# Start of Input data

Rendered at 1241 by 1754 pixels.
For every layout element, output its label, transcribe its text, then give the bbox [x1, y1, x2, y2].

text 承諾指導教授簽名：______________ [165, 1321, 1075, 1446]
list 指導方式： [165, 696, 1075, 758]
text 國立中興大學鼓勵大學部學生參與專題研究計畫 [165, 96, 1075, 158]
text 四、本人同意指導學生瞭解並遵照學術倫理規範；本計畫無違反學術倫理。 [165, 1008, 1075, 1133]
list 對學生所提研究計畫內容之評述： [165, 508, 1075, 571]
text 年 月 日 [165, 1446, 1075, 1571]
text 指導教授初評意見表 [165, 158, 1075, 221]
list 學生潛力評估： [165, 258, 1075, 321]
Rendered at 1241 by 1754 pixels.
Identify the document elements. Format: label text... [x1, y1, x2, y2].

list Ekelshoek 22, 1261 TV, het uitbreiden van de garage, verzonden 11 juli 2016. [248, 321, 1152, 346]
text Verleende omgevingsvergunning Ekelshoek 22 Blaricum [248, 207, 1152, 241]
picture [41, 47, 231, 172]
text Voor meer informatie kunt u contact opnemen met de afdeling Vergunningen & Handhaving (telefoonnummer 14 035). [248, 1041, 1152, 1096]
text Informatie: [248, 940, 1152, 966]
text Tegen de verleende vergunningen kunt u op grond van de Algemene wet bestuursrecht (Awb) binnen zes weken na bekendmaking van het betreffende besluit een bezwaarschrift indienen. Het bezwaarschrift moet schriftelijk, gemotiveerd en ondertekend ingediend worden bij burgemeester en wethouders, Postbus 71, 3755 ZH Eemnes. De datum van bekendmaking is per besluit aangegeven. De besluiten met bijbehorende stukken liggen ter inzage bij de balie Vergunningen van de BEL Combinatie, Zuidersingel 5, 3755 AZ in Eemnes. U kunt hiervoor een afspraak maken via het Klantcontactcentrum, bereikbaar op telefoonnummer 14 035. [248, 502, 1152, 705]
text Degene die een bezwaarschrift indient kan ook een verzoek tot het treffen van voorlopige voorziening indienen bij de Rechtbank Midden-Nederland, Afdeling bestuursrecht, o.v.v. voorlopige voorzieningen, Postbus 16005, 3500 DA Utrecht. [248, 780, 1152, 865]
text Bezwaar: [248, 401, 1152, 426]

# End of Input data

§ Written exercise
Express every line of the data above as a JSON list of strings, one string per line, leaving out blank lines.

§ Output of the task
[
  "Rendered at 1241 by 1754 pixels.",
  "For every layout element, output its label, transcribe its text, then give the bbox [x1, y1, x2, y2].",
  "text 承諾指導教授簽名：______________ [165, 1321, 1075, 1446]",
  "list 指導方式： [165, 696, 1075, 758]",
  "text 國立中興大學鼓勵大學部學生參與專題研究計畫 [165, 96, 1075, 158]",
  "text 四、本人同意指導學生瞭解並遵照學術倫理規範；本計畫無違反學術倫理。 [165, 1008, 1075, 1133]",
  "list 對學生所提研究計畫內容之評述： [165, 508, 1075, 571]",
  "text 年 月 日 [165, 1446, 1075, 1571]",
  "text 指導教授初評意見表 [165, 158, 1075, 221]",
  "list 學生潛力評估： [165, 258, 1075, 321]",
  "Rendered at 1241 by 1754 pixels.",
  "Identify the document elements. Format: label text... [x1, y1, x2, y2].",
  "list Ekelshoek 22, 1261 TV, het uitbreiden van de garage, verzonden 11 juli 2016. [248, 321, 1152, 346]",
  "text Verleende omgevingsvergunning Ekelshoek 22 Blaricum [248, 207, 1152, 241]",
  "picture [41, 47, 231, 172]",
  "text Voor meer informatie kunt u contact opnemen met de afdeling Vergunningen & Handhaving (telefoonnummer 14 035). [248, 1041, 1152, 1096]",
  "text Informatie: [248, 940, 1152, 966]",
  "text Tegen de verleende vergunningen kunt u op grond van de Algemene wet bestuursrecht (Awb) binnen zes weken na bekendmaking van het betreffende besluit een bezwaarschrift indienen. Het bezwaarschrift moet schriftelijk, gemotiveerd en ondertekend ingediend worden bij burgemeester en wethouders, Postbus 71, 3755 ZH Eemnes. De datum van bekendmaking is per besluit aangegeven. De besluiten met bijbehorende stukken liggen ter inzage bij de balie Vergunningen van de BEL Combinatie, Zuidersingel 5, 3755 AZ in Eemnes. U kunt hiervoor een afspraak maken via het Klantcontactcentrum, bereikbaar op telefoonnummer 14 035. [248, 502, 1152, 705]",
  "text Degene die een bezwaarschrift indient kan ook een verzoek tot het treffen van voorlopige voorziening indienen bij de Rechtbank Midden-Nederland, Afdeling bestuursrecht, o.v.v. voorlopige voorzieningen, Postbus 16005, 3500 DA Utrecht. [248, 780, 1152, 865]",
  "text Bezwaar: [248, 401, 1152, 426]"
]